Your Words: Fast, Slow, Pleasant, Unpleasant?

Psycholinguist Cynthia Whissell of Laurentian University in Sudbury, Ontario said something simple, but profound, that got me thinking about why, in presentations, some words catch the audience’s attention while others fall flat.

“Sounds have meaning.”

The marketing and branding industries understand that people are attracted to certain sounds. If the sounds within a word get your attention or stick in your mind, you are more likely to interact with the product or service.

A decade ago, Sharon Begley wrote in the Wall Street Journal about the process that branding consultants utilized for technology company Research in Motion to name the newest hand-held wireless prototype. When the experts first observed and touched the device, they noted that the little keys felt like seeds. The first name they correlated with the device was “strawberry.” But Stanford University linguist Will Leben, a member of the branding team, objected, noting that “straw-” is a slow syllable, which was the opposite of the zippy connotation Research In Motion wanted.

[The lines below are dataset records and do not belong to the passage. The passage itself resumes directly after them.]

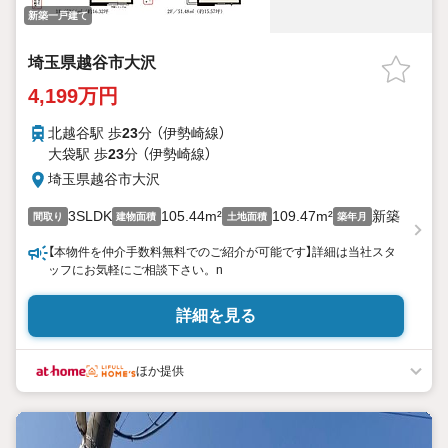
新築一戸建て
埼玉県越谷市大沢
4,199万円
北越谷駅 歩
23
分 （伊勢崎線）
大袋駅 歩
23
分 （伊勢崎線）
埼玉県越谷市大沢
3SLDK
105.44m²
109.47m²
新築
間取り
建物面積
土地面積
築年月
【本物件を仲介手数料無料でのご紹介が可能です】詳細は当社スタ
ッフにお気軽にご相談下さい。n
詳細を見る
ほか提供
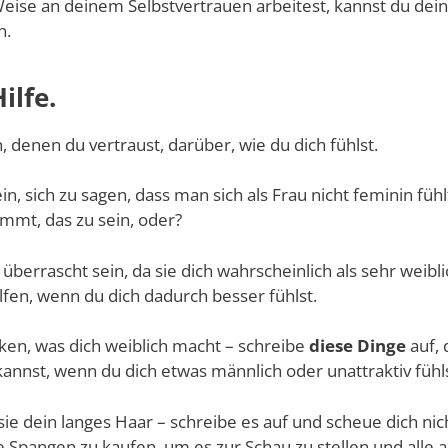
eise an deinem Selbstvertrauen arbeitest, kannst du dein
n.
ilfe.
 denen du vertraust, darüber, wie du dich fühlst.
n, sich zu sagen, dass man sich als Frau nicht feminin fühl
mmt, das zu sein, oder?
 überrascht sein, da sie dich wahrscheinlich als sehr weibl
fen, wenn du dich dadurch besser fühlst.
nken, was dich weiblich macht – schreibe
diese Dinge
auf, 
annst, wenn du dich etwas männlich oder unattraktiv fühl
sie dein langes Haar – schreibe es auf und scheue dich nich
e Spangen zu kaufen, um es zur Schau zu stellen und alle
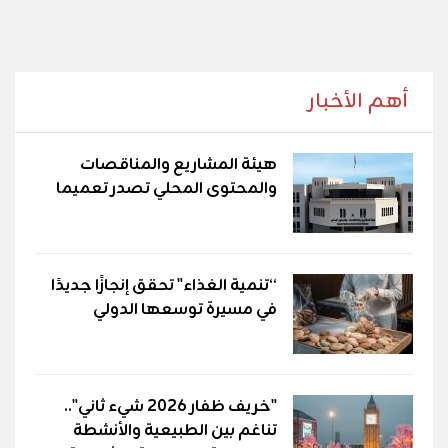
أهم الأخبار
هيئة المشاريع والمناقصات
والمحتوى المحلي تصدر تعميما
“تنمية الغذاء" تحقق إنجازًا جديدًا
في مسيرة توسعها الدولي
"خريف ظفار 2026 شيء ثاني"..
تناغم بين الطبيعية والأنشطة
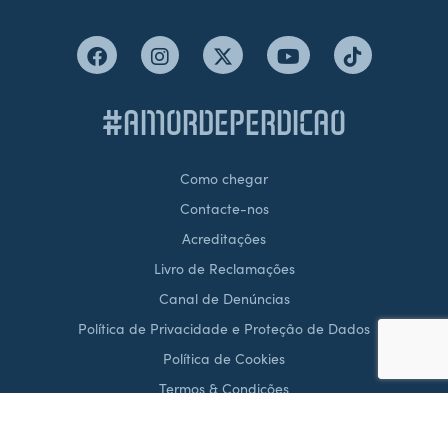
#AMORDEPERDICAO
Como chegar
Contacte-nos
Acreditações
Livro de Reclamações
Canal de Denúncias
Política de Privacidade e Proteção de Dados
Política de Cookies
Termos & Condições
Condições Gerais de Venda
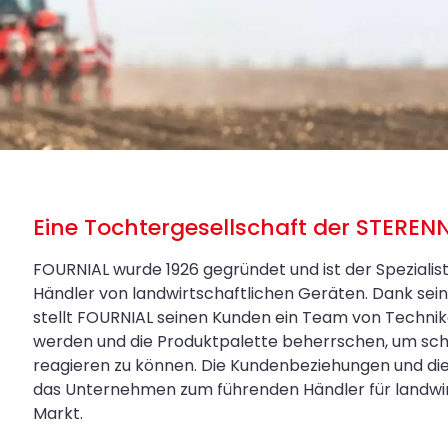
Eine Tochtergesellschaft der STEREN
FOURNIAL wurde 1926 gegründet und ist der Spezialis
Händler von landwirtschaftlichen Geräten. Dank s
stellt FOURNIAL seinen Kunden ein Team von Technik
werden und die Produktpalette beherrschen, um sch
reagieren zu können. Die Kundenbeziehungen und di
das Unternehmen zum führenden Händler für landwirt
Markt.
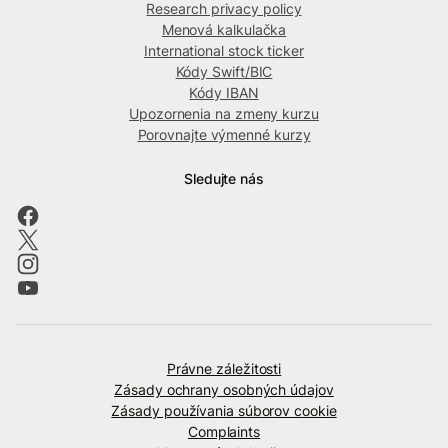
Research privacy policy
Menová kalkulačka
International stock ticker
Kódy Swift/BIC
Kódy IBAN
Upozornenia na zmeny kurzu
Porovnajte výmenné kurzy
Sledujte nás
Právne záležitosti
Zásady ochrany osobných údajov
Zásady používania súborov cookie
Complaints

But “-berry” was good; research had shown that people associate the b sound with reliability, while the short e evokes speed. Another syllable with a b and a short vowel would nail it—and within seconds the Lexicon team had its fruit: BlackBerry.

While you continue building your vocabulary (a lifelong pursuit for communicators), think about the way words feel in your mouth and how some words evoke more attention than others. Psycholinguist Whissell says that the sounds of l, s and v are associated with pleasant feelings; r, p, t, d and k with unpleasant. Other researchers report that sounds coming to a full stop (p, b, t, d) connote slowness, and f, v, s and z connote speed, with z being the fastest.

How can you utilize this information so that your presentation or your conversation creates more interest?